For several hours on the ferry there was no land in sight. When you can’t see the land, you can’t tell the size of the body of water you’re in. It could have been the Atlantic Ocean we were crossing. It was magnificent to feel the vast flat surface of the sea, like a virgin surface, a blank page on which the next chapter is about to be written. It was purifying to stand on deck and feel the salt spray from the bow land on my face. The joy, the miracle, the mystery of being on this adventure with Bob Dylan was like being suspended in mid-air in that spray, on a magic carpet that might land anywhere anytime, and the dream would be over.
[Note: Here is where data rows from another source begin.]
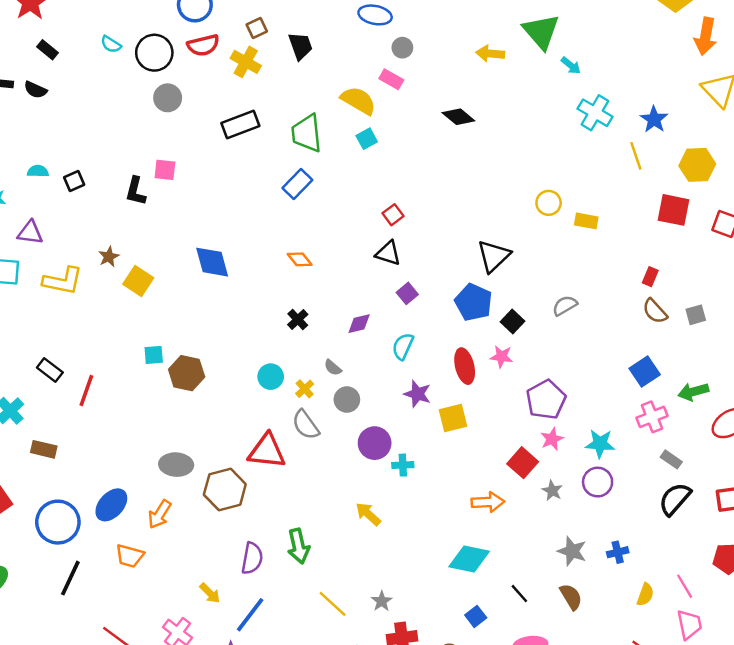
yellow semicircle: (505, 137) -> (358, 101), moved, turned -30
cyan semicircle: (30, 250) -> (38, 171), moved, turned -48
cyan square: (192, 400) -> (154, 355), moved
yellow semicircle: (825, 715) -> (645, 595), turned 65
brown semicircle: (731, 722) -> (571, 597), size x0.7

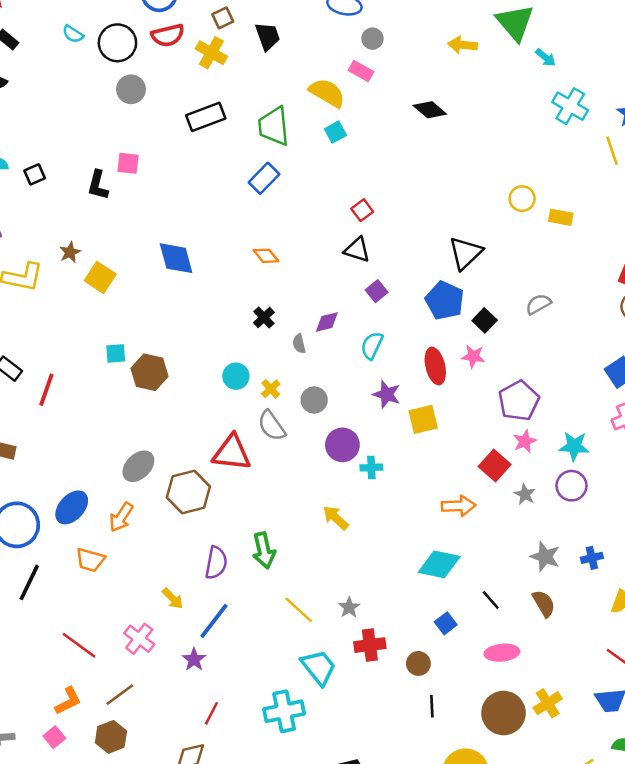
gray semicircle: (333, 368) -> (299, 344), moved, turned 36
gray ellipse: (176, 465) -> (138, 466), turned -48

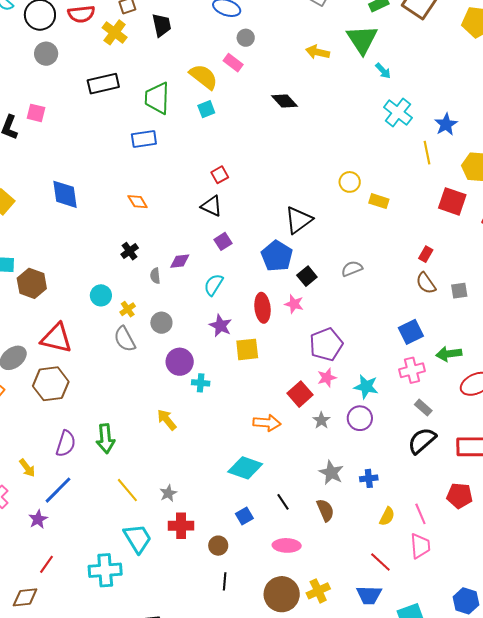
blue rectangle: (264, 178) -> (144, 139), turned 30
red triangle: (232, 453) -> (56, 338), moved

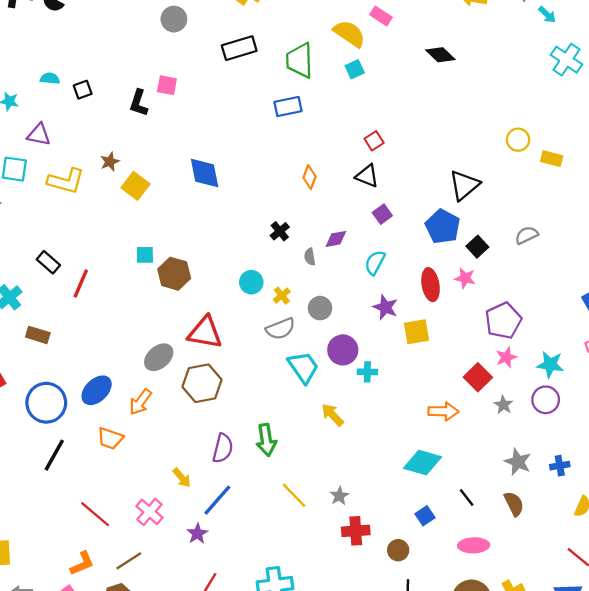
orange diamond: (138, 202) -> (310, 177), moved, turned 55
gray semicircle: (125, 339) -> (280, 329), turned -80
cyan trapezoid: (138, 538) -> (303, 367), moved

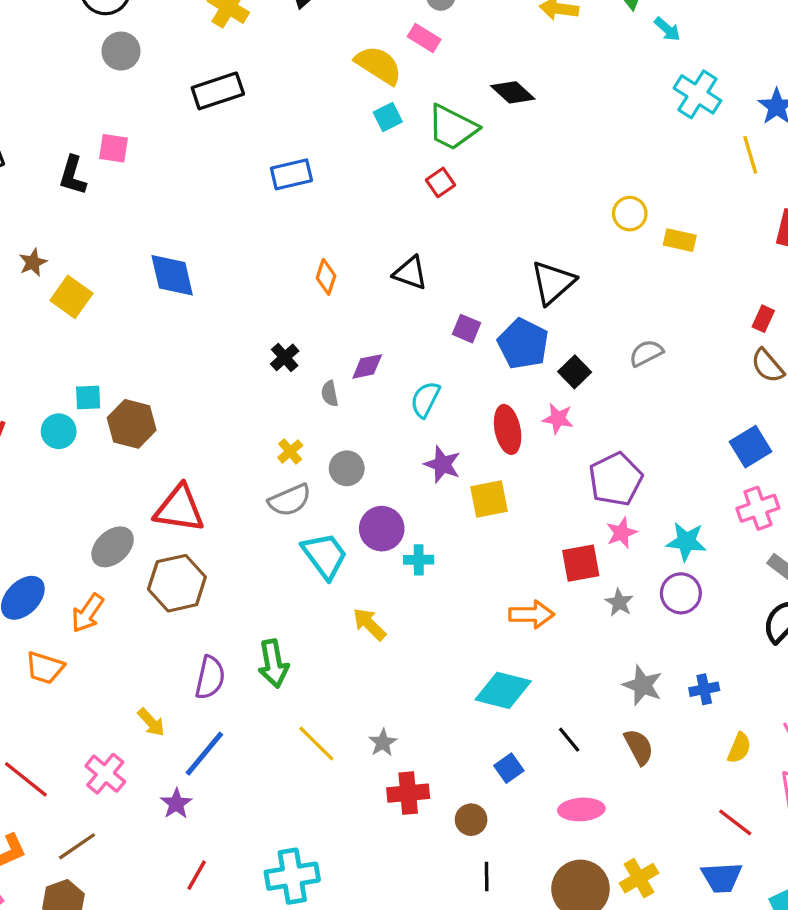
green trapezoid: (300, 60) -> (452, 127), moved, turned -60
red square: (374, 141) -> (440, 182), moved
purple square: (382, 214) -> (466, 329), moved, turned -30
cyan circle: (251, 282) -> (59, 431), moved
red square: (478, 377) -> (581, 563), turned 36

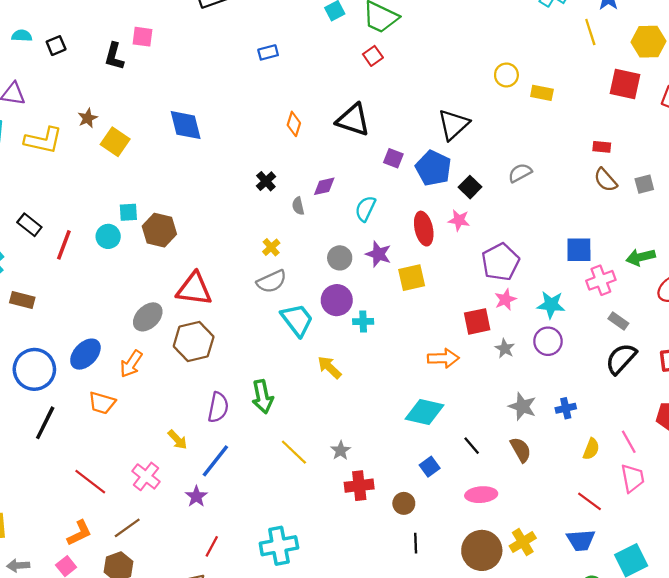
blue rectangle: (291, 174) -> (268, 52), size x0.7
black triangle: (410, 273) -> (353, 120), size x1.4
red rectangle: (763, 319) -> (602, 147), turned 72
blue square: (750, 447) -> (579, 250), moved, turned 32
gray circle: (347, 468) -> (340, 258), moved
But the moment I worried about that, I saw in my third eye that pale blue light up ahead, reassuring me that if I could trust, and keep going, the reason I was here would become clear.
This post blows my mind!
You have eloquently described something I've never read but imagined about Dylan. Few women have dared to let the light shine into this interior space of time, intimacy, and creativity with him in a way that's personal and hard to articulate. You are doing something that seems verboten in the Dylan sphere which is to merge the artist's life and his work. Because this has never been part of the conversation about him you seem literally to be in uncharted waters but with a life jacket, unafraid of silencing your experience. This is not a Bro conversation or an intellectual dissertation on his work. As a woman artist who is fascinated by his creative process my takeaway is his process is NO process. He's a guy walking through life, love and art without a hierachy of judgement about it and let's the river flow. You have added something missing in much of the male conversation about Dylan. I would love to hear a conversation with you and Laura Tenschart of Definitely Dylan. You're adding a missing piece of a broader conversation that's never been had. Thank you!
I agree with Julie (and all the others who have commented): this is an endearing and enduring testimony, and I think it will stand alongside some of the famous accounts of great writers by those who knew them (Hazlitt on Coleridge and Wordsworth; Walton on Donne and Herbert; John Forster's Dickens, perhaps even Boswell on Johnson). As you acknowledge, there is a question of breach of trust or perhaps simply decorum, and I'm intensely aware that my mentor and friend Christopher Ricks, in his magnificent critical book *Dylan's Visions of Sin*, scrupulously avoids writing about The Life and writes only about what Dylan has written and sung. But his is a different perspective and his involvement with Dylan has been professional and professorial. We have no proper written portrayal of Shakespeare by anyone who knew him, and in one sense perhaps his reputation has benefited from the sheer mystery. But the mystery of Dylan isn't likely ever to be thoroughly understood, and after all, he has chosen to make his vast archive available, which must signal to some extent that he knows he doesn't belong only to himself. Anyhow, this is a fascinating read.